There are a lot of strategies out there for keeping spirits high. But these are my top three tips for maintaining mental energy:
1. Be grateful. Every day, write down three different things for which you’re grateful. This will help you focus more on the positive things in your life and shift away from focusing on the negative.
2. Grab some tunes. Music is a powerful energy creator. Take the time to make a playlist of your favorite, heart-thumping tunes. Play this “Mind-Energizing Playlist” every morning for at least ten minutes or as needed throughout the day. Some of my personal favorites? “Just Dance” by Lady Gaga and “I Gotta Feeling” by The Black Eyed Peas.
3. Meditate. Quiet your mind. Listen to the space between your thoughts. Through meditation, you can begin to cultivate inner peace and tap into the energy source within you.
Most New Year’s plans rely on willpower, which almost always fails eventually (we can only force ourselves to do things for so long before we run out of steam). By harnessing the power of the mind with these energizing tips, people are less likely to run out of energy—and more likely to be successful with their resolutions.
Energize Your Purpose
Most people understand that a healthy body and a peaceful mind are key to lasting energy and wellness. But perhaps the most overlooked source of energy is a feeling of purpose.
We can think of purpose as whatever it is that gets a person out of bed in the morning and keeps them going during the day. Hopefully, it’s something more inspired than “earning a paycheck”—but we all start somewhere. Luckily, purpose is about much more than what a person does to earn a living. It’s about how a person spends their time, whether it’s exploring hobbies, volunteering for a cause, raising awesome kids, or training for a bike ride to raise money for a cure.
The key to connecting with your own sense of purpose is to look inside. Ask yourself, “What will make me feel complete? What could I talk about for hours? What would I do if money weren’t a factor?” The answers to these questions will help clarify how you can best utilize your spare time.
Though these questions may seem easy enough, finding one’s purpose can sometimes feel like a daunting task, reserved only for those with large bank accounts and loads of free time. However, the reality is that anyone can find their purpose in less than 5 seconds. All a person needs to do is ask: “How can I be my best self in this moment?”
This simple question lies at the heart of the idea of “purpose.” It breaks people out of their routines and obligations and opens them up to something bigger than the day-to-day—something motivated more by love than by habit or responsibility. And love is the ultimate rejuvenating emotion.

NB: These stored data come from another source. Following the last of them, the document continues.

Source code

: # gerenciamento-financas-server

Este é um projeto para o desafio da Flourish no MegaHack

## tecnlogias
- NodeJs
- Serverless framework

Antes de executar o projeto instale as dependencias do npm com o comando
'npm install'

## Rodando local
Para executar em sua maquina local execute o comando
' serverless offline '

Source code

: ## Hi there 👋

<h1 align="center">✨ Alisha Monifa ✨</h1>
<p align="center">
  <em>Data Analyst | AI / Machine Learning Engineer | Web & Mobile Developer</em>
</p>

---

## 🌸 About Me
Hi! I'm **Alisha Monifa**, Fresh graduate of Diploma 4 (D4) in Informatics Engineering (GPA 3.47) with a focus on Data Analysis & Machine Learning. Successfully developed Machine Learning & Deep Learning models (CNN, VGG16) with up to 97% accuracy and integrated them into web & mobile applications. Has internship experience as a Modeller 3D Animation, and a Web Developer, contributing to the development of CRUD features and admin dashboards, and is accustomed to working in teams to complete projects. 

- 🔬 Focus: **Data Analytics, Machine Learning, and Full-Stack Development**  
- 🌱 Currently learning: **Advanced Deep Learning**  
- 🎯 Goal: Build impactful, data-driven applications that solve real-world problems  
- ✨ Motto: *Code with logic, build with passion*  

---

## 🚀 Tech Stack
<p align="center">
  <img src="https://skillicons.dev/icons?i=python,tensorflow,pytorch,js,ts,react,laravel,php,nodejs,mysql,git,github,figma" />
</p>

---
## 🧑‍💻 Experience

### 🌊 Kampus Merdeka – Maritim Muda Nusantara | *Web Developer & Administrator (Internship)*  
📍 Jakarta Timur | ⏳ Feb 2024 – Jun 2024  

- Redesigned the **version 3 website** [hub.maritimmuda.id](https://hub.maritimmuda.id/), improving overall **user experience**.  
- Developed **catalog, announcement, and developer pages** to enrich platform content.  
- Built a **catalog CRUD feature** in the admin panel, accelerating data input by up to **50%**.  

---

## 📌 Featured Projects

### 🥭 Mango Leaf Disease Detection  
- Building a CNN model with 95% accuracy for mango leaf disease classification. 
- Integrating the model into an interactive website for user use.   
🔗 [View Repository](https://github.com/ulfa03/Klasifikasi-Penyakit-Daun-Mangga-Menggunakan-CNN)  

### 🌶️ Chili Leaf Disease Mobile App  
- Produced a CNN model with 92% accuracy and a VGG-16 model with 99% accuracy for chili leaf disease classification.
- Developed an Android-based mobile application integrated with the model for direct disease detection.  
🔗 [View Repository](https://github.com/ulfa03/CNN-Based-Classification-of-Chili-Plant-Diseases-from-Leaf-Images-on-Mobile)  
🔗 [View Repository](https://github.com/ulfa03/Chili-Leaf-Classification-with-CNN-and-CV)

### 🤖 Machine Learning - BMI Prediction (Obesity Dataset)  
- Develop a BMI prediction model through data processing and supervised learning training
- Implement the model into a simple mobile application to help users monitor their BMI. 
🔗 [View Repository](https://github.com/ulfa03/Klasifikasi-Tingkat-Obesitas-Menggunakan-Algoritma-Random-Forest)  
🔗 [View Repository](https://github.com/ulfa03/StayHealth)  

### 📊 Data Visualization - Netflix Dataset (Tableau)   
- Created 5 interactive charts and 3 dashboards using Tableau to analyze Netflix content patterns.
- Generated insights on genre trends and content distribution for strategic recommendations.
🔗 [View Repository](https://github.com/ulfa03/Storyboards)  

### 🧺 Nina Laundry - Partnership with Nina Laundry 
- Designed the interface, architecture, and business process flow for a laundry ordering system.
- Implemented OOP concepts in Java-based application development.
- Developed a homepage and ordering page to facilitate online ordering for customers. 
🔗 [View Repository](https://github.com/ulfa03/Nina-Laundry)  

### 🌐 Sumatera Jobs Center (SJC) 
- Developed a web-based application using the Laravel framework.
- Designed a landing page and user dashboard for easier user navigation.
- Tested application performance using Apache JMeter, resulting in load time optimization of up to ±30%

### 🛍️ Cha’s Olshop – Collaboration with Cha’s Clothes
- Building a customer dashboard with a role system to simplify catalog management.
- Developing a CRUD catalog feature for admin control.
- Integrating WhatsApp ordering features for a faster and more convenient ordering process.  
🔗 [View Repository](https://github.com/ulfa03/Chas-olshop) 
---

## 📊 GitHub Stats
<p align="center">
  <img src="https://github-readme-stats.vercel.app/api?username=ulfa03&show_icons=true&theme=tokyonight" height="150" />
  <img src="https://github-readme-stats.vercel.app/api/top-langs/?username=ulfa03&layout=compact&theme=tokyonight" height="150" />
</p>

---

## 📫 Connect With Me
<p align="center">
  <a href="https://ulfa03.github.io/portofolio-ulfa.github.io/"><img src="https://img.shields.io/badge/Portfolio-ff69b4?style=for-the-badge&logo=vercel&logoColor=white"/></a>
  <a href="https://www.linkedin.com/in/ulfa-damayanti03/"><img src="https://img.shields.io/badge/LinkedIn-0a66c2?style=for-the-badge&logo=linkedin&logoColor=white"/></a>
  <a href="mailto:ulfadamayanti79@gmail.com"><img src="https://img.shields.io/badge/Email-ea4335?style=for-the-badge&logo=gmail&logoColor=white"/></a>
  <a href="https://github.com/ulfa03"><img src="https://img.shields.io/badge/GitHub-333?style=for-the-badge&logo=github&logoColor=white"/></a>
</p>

Surveys find the most popular New Year’s Resolutions are to get out of debt, lose weight, and exercise. These goals suggest that what people really want is a greater sense of security and to feel good about themselves. While getting out of debt and getting healthy are stepping stones on the path toward greater security and self-esteem, they’re not the final answer.In pursuing our purpose—our best self in every moment—we connect to a place of security and self-esteem inside of ourselves. And that is the ultimate energy boost.
As we approach the New Year, I advise people not to make any new commitments until they’ve developed a holiday recovery plan, followed it, and emerged feeling revitalized and truly ready to tackle any new resolutions. By treating ourselves with some tender loving care and bringing renewed energy to our bodies, minds, and sense of purpose, we can enter the New Year ready to make it the best one yet.